The Libra/Diem saga is nevertheless highly instructive. It revealed how private digital currencies and payments systems created and controlled by globally dominant techno-financial conglomerates can directly threaten the stability, autonomy, and resiliency of the world’s leading democracies. If successful, the Libra/ Diem stablecoin would have made Meta a “shadow” Federal Reserve, a source of globally ubiquitous digital currency, potentially more powerful than the actual Fed.26 It would have given Meta and its corporate partners direct access to the financial and transactional data generated by the users. Meta would have been able to monitor in real time daily activities of billions of users, manipulate their preferences and shape their behavior, and otherwise commercialize their personal data in deeply invasive ways. It would have been able to condition individuals’ access to, or price of, Libra/Diem either on their willingness to purchase other goods or services offered by Meta or on some form of “social scoring” maintained by it. From there, it is not hard to imagine Meta using its newly-minted power over digital finance for political reasons, in effect replacing old interest-group politics with the new tactics of digital authoritarianism.

This is not such a far-fetched scenario, particularly given the highly personality driven culture of the tech and crypto industries. Successful technology firms – including publicly-traded Apple, Microsoft, Amazon, and Meta – tend to be closely associated with their charismatic founders. Many tech firms also have corporate governance structures that explicitly concentrate control in the hands of the few insiders. These private authoritarian tendencies under the guise of techno-meritocracy are even more extreme in crypto-finance, where they provide the fertile ground for the rise of potentially autocratic “visionaries” with grand political ambitions.

The tech-driven ability to control digital money and finance networks, therefore, offers not only an unprecedented economic advantage but also a new set of previously non-existent political levers.

From this perspective, the ongoing expansion of Big Tech platform companies into digital money and payments – including the recent announcement of Twitter’s intentions to offer payments services – raises potentially far more troubling and complex issues than is commonly acknowledged. The same is true of financial institutions, such as JPMorgan that currently issues its own JPM Coin and runs a permissioned blockchain platform for trading of tokenized financial instruments. It is critical to see these private conglomerates’ push into digital money not simply as a technologically innovative business strategy, but as a politically salient project of redefining the core public-private balance in finance.

To date, the prevailing response to this challenge has been a call for regulation. What the appropriate regulatory regime should seek to accomplish, and by what means, however, remains unclear. In the U.S., the vast majority of policy proposals seek to make private stablecoins actually “stable” and “safe” as the means of payments, either by limiting their issuance to federally-insured banks or by mandating the composition of reserves backing them.

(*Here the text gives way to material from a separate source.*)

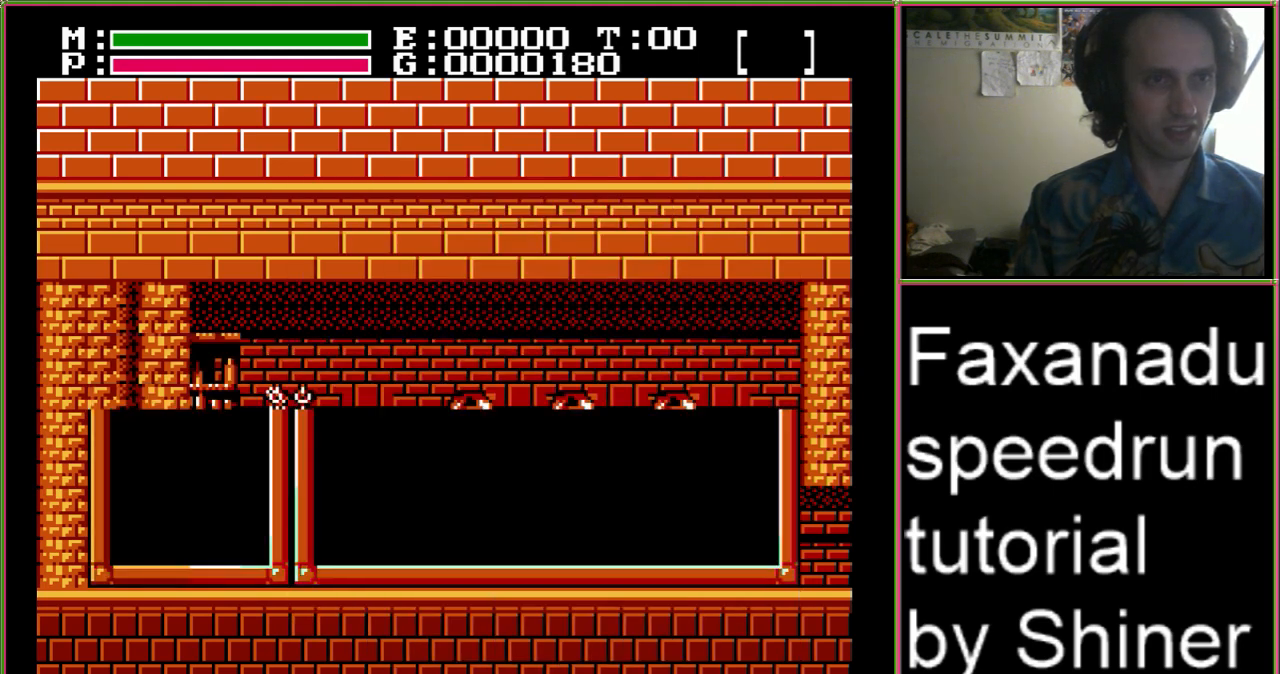
{"buttons": ["DPAD_LEFT"]}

While consumer protection and avoiding failure are important policy goals, this approach ignores or downplays the perilous structural implications of legitimizing – and publicly subsidizing – private stablecoins. Instead of defending the state’s monetary sovereignty, this seemingly pragmatic approach risks further erosion and ultimate loss of democratic control of public money and finance.

But there is a bigger problem with treating regulation as the only possible response. As shown in my prior work, our existing technocratic paradigm of financial regulation is inherently ill-suited to deal with the unique challenges of digital finance. That raises the question about other, more direct and effective, options we may need to consider."